I am a college student majoring in astronomy, and would like to do FFT and de-dispersion in GPU with torch module. The original data is a time series of 4GB in float32 format, and the factor of de-dispersion is the same. But it takes more than 24GB which exceeds my gpu memory. I am confused about what takes so much memory and how I can improve it. Thank you!
def dedisperse(spectrum,fre=5e8,DM=0.0,fre0=1e9,device='cuda', log_memory=False): # do dedispersion for the signal
# Create frequency data
deltat = torch.arange(spectrum.shape[0], device='cuda:0', dtype = torch.float64)

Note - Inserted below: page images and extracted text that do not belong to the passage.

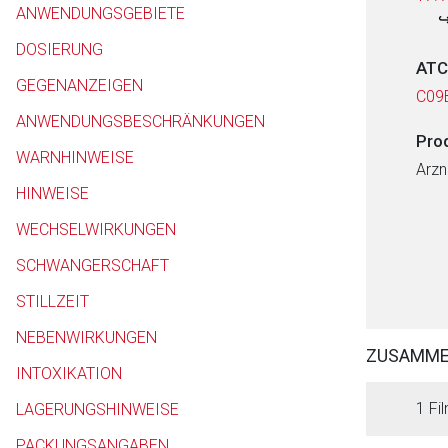
ANWENDUNGSGEBIETE
DOSIERUNG
ATC
GEGENANZEIGEN
C09
ANWENDUNGSBESCHRÄNKUNGEN
Pro
WARNHINWEISE
Arzn
HINWEISE
WECHSELWIRKUNGEN
SCHWANGERSCHAFT
STILLZEIT
NEBENWIRKUNGEN
ZUSAMM
INTOXIKATION
1 Fil
LAGERUNGSHINWEISE
PACKUNGSANGABEN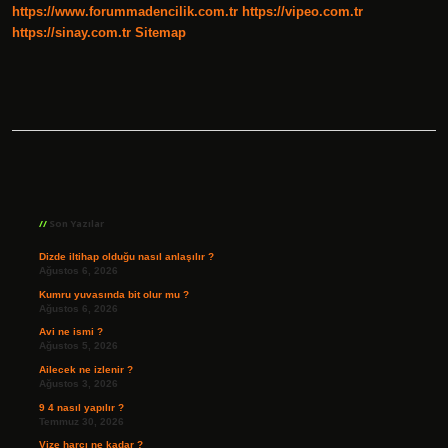
https://www.forummadencilik.com.tr
https://vipeo.com.tr
https://sinay.com.tr
Sitemap
Sidebar
Son Yazılar
Dizde iltihap olduğu nasıl anlaşılır ?
Ağustos 6, 2026
Kumru yuvasında bit olur mu ?
Ağustos 6, 2026
Avi ne ismi ?
Ağustos 5, 2026
Ailecek ne izlenir ?
Ağustos 3, 2026
9 4 nasıl yapılır ?
Temmuz 30, 2026
Vize harcı ne kadar ?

deltat = deltat * fre / spectrum.shape[0] + fre0
print('deltat shape',deltat.shape)
print('spectrum.shape[0]', spectrum.shape[0])
phase=4.148808e15*(deltat**(-2)-fre0**(-2))*DM*deltat # culculate the phase caused by the time-delay
print('phase shape',phase.shape)
print('phase:',phase)
# DM
del deltat
torch.cuda.empty_cache()
gc.collect()
print('get_gpu_memory_del_deltat:',get_gpu_memory())
spectrum = spectrum * torch.exp(-2j * math.pi * phase)
spectrum_size_gb = spectrum.element_size() * spectrum.numel() / (1024 ** 3)
print('get_gpu_memory_dedispers:',get_gpu_memory(),spectrum_size_gb,'GB',spectrum.element_size(),spectrum.numel())
del phase
torch.cuda.empty_cache()
gc.collect()
print('get_gpu_memory_del_phase:',get_gpu_memory())
print('dedisperse completed')
return spectrum#ddm_data
When you compute spectrum * torch.exp(-2j * math.pi * phase), PyTorch converts your float32 data to complex64 (or complex128), effectively doubling the memory requirement
Float64 operations: Your deltat and phase are computed in float64, which uses twice the memory of float32
Intermediate tensors: The expression creates multiple intermediate tensors that aren’t immediately freed
Thank you for replying! In fact I made a mistake before: the program goes well when the data is in float32 format, but it warns me that the memory is not enough when it is float64. However, I calculate the total memory should be 16 GB while it takes more than 24 GB. I am confused what other thing takes so much memory.